- Yapılacaklar
1. Avrupa Birliği ve Şanghay İşbirliği Örgütü üzerine olan metinde "Geçtiğimiz haftalarda Türk" sözlerinden "tartışmaları Türkiye’de alevlendi." sözlerine kadar olan kısmı hiç değiştirmeden kopyala.
2. Avrupa Birliği ve Şanghay İşbirliği Örgütü üzerine olan metne göre "Avrasya Askeri Statülü Kolluk Kuvvetleri Teşkilatı" adıyla ortak askeri yapı kuracaklarını hangi ülkeler açıkladı?

+++ Verilen Metin +++

15 Şubat 2013 Cuma

Avrupa Birliği vs. Şanghay İşbirliği Örgütü


TUİÇ Akademi Dergisi‘nin bir sonraki sayısında yayınlanacak röportajdan alıntıdır.


Geçtiğimiz haftalarda Türk dış politikasında kamuoyunu Türkiye, Azerbaycan, Kırgızistan ve Moğolistan’ın “Avrasya Askeri Statülü Kolluk Kuvvetleri Teşkilatı” adı altında ortak askeri bir yapı kuracaklarını açıklamaları ve Başbakan Erdoğan’ın daha önce bir Rusya ziyaretinde de dile getirdiği Türkiye’nin Şanghay İşbirliği Örgütü’ne üyeliğiyle ilgili açıklaması belirledi. Her iki gündem maddesinin ortak özelliği de Avrupa Birliği üyelik süreci tıkanmışa benzeyen Türkiye’nin Asya’daki açılımlarına işaret etmesiydi. Bu gelişmelerle birlikte gerçekten Şanghay İşbirliği Örgütü ya da Avrasya Birliği gibi bir proje Avrupa Birliği’ne alternatif olabilir mi tartışmaları Türkiye’de alevlendi.

+++ Kaynak Malzeme +++

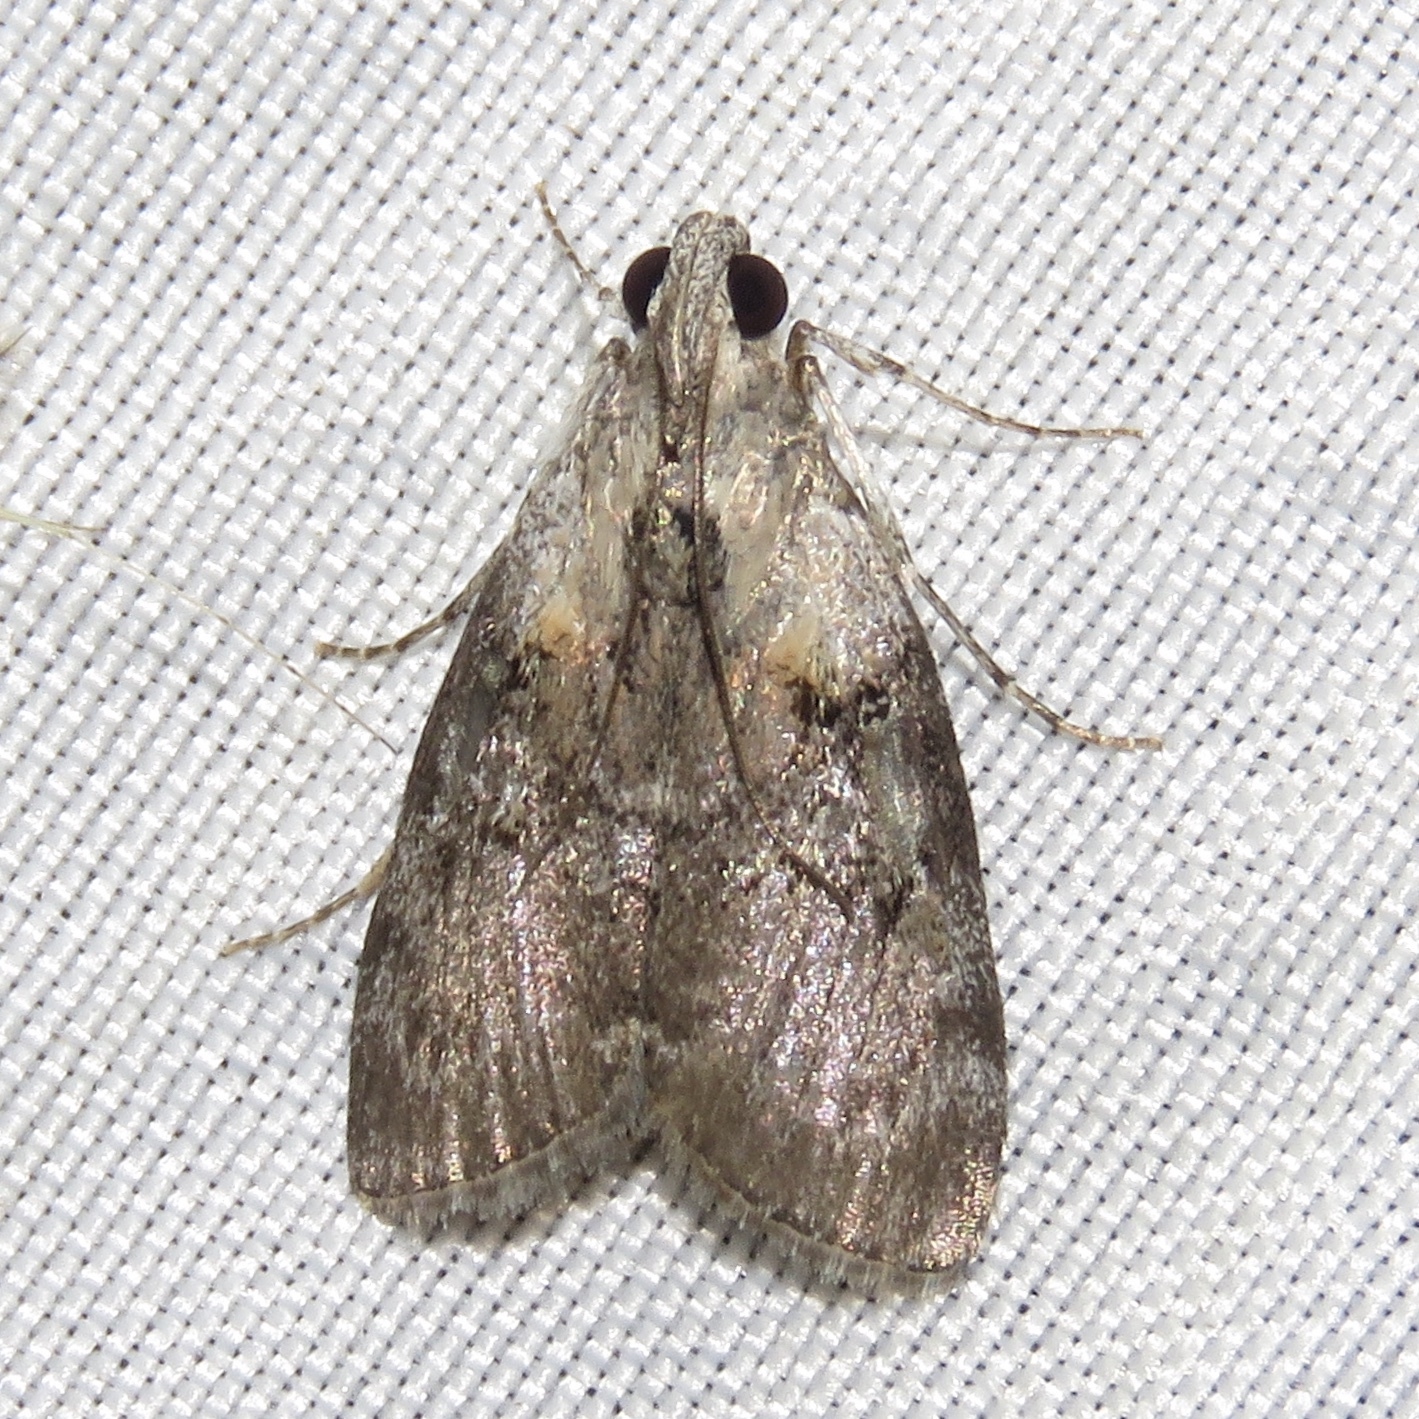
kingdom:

+++

- Görev Sonuçları
1.
Geçtiğimiz haftalarda Türk dış politikasında kamuoyunu Türkiye, Azerbaycan, Kırgızistan ve Moğolistan’ın “Avrasya Askeri Statülü Kolluk Kuvvetleri Teşkilatı” adı altında ortak askeri bir yapı kuracaklarını açıklamaları ve Başbakan Erdoğan’ın daha önce bir Rusya ziyaretinde de dile getirdiği Türkiye’nin Şanghay İşbirliği Örgütü’ne üyeliğiyle ilgili açıklaması belirledi. Her iki gündem maddesinin ortak özelliği de Avrupa Birliği üyelik süreci tıkanmışa benzeyen Türkiye’nin Asya’daki açılımlarına işaret etmesiydi. Bu gelişmelerle birlikte gerçekten Şanghay İşbirliği Örgütü ya da Avrasya Birliği gibi bir proje Avrupa Birliği’ne alternatif olabilir mi tartışmaları Türkiye’de alevlendi.

2. Türkiye, Azerbaycan, Kırgızistan ve Moğolistan.